On our WECC-240 problem instances, the MTR is able to solve deterministic scenario sub-problems to optimality in reasonable (at most a minute) run times, eliminating the need for consideration of the mipgap parameter \(\gamma \). In Table 10, we show the results for PH when running on the WECC-240-r1 instance, with \(\alpha =0.5\), \(\mu =3\), and using the MTR model. We immediately observe that while the run times are similar to those observed in runs with the CA model, both the objective function values obtained and the corresponding lower bounds are significantly improved. In particular, the achieved optimality gaps are now expressed in fractions (e.g., \(<\)0.1) of a percent. Similar results are obtained on the out-of-sample test cases, and on a wide range of other WECC-240 and larger problem instances.

Table 10 Solve time (in s) and solution quality statistics for PH executing on the WECC-240-r1 instance, with \(\alpha =0.5\), \(\mu =3\), and the MTR deterministic UC model

Overall, our experiments involving the MTR deterministic UC model strongly highlight the key property that advances in the solution of deterministic UC can immediately and seamlessly transfer to solution of the stochastic UC using PH. Advanced UC features, such as higher resolution modeling of combined cycle units, can be incorporated similarly.

6 Conclusions

Driven by the desire to directly incorporate representations of uncertainty, many researchers have explored development of algorithms for solving the SUC problem. Yet, these advances have not yet impacted practice, primarily due to the computational challenge of the problem. In this paper, we describe a decomposition-based strategy for solving the SUC problem, based on the progressive hedging algorithm of Rockafellar and Wets. Leveraging various advances over the past decade in the configuration, tuning, and lower bounding of progressive hedging for the SUC, we demonstrate tractable (\(\le \)15 min) solve times on the WECC-240 test case with a reasonable number of scenarios. Further, the results scale to test cases with 170 and 340 thermal generators, where we obtain solutions in \(<\)25 min of run time. The resulting solutions are provably within 1–2.5 % of optimal.

These performance levels can be achieved with both small-scale multi-core workstations and commodity distributed memory clusters. Both platforms represent computing capabilities either currently deployed at ISOs and utilities, or likely to be deployed in the near future. Associated with our results are an extensive set of test cases for medium to large-scale SUC, filling a critical gap in the literature and establishing a performance baseline for SUC solvers.

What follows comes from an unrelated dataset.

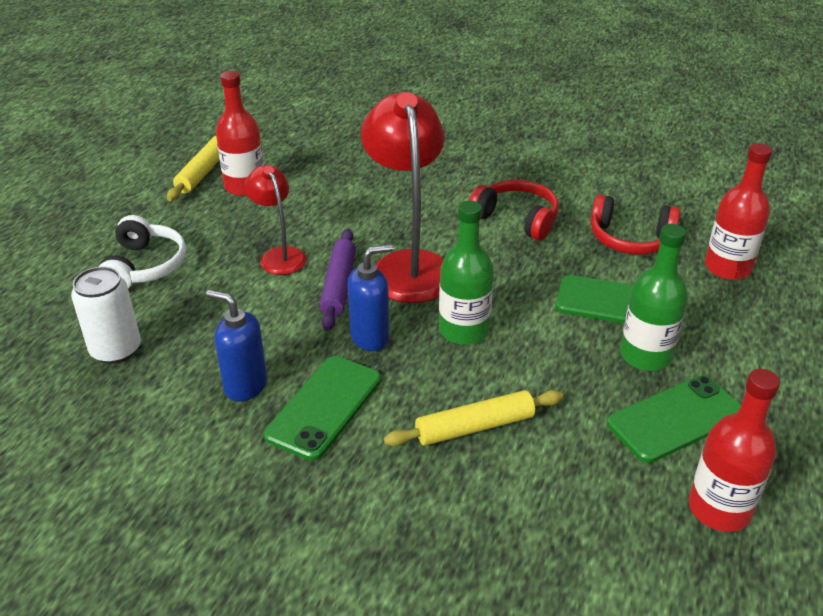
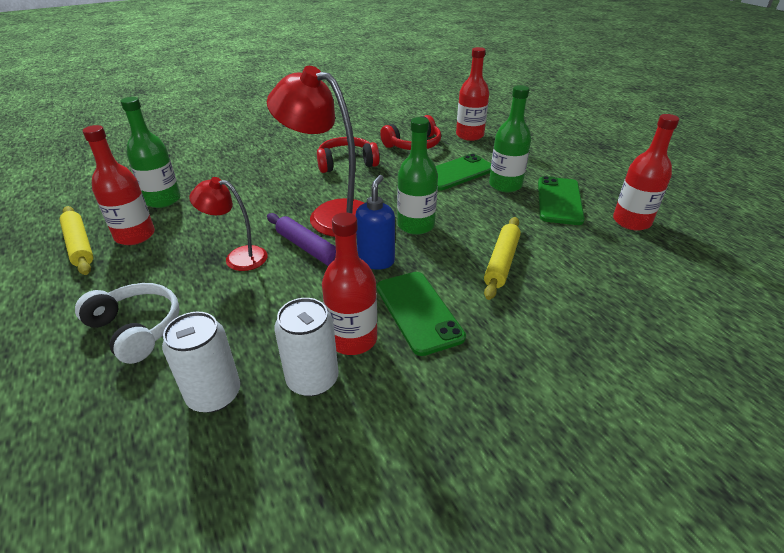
camera: 50 degrees left, 0 degrees up
blue soap dispenser [206,290,267,402] -> red bottle [322,213,377,355]
none -> green bottle [121,97,181,208]
none -> white can [274,298,339,396]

We are presently engaged in efforts to increase the scalability of our approach, focusing on larger-scale, proprietary, ISO test cases and scenarios concurrently considering uncertainty in load and renewables output. The PH algorithm we described is immediately extensible to the multi-stage case, which may have relevance for day ahead unit commitment, but could also important for intra-day, as well as longer term planning.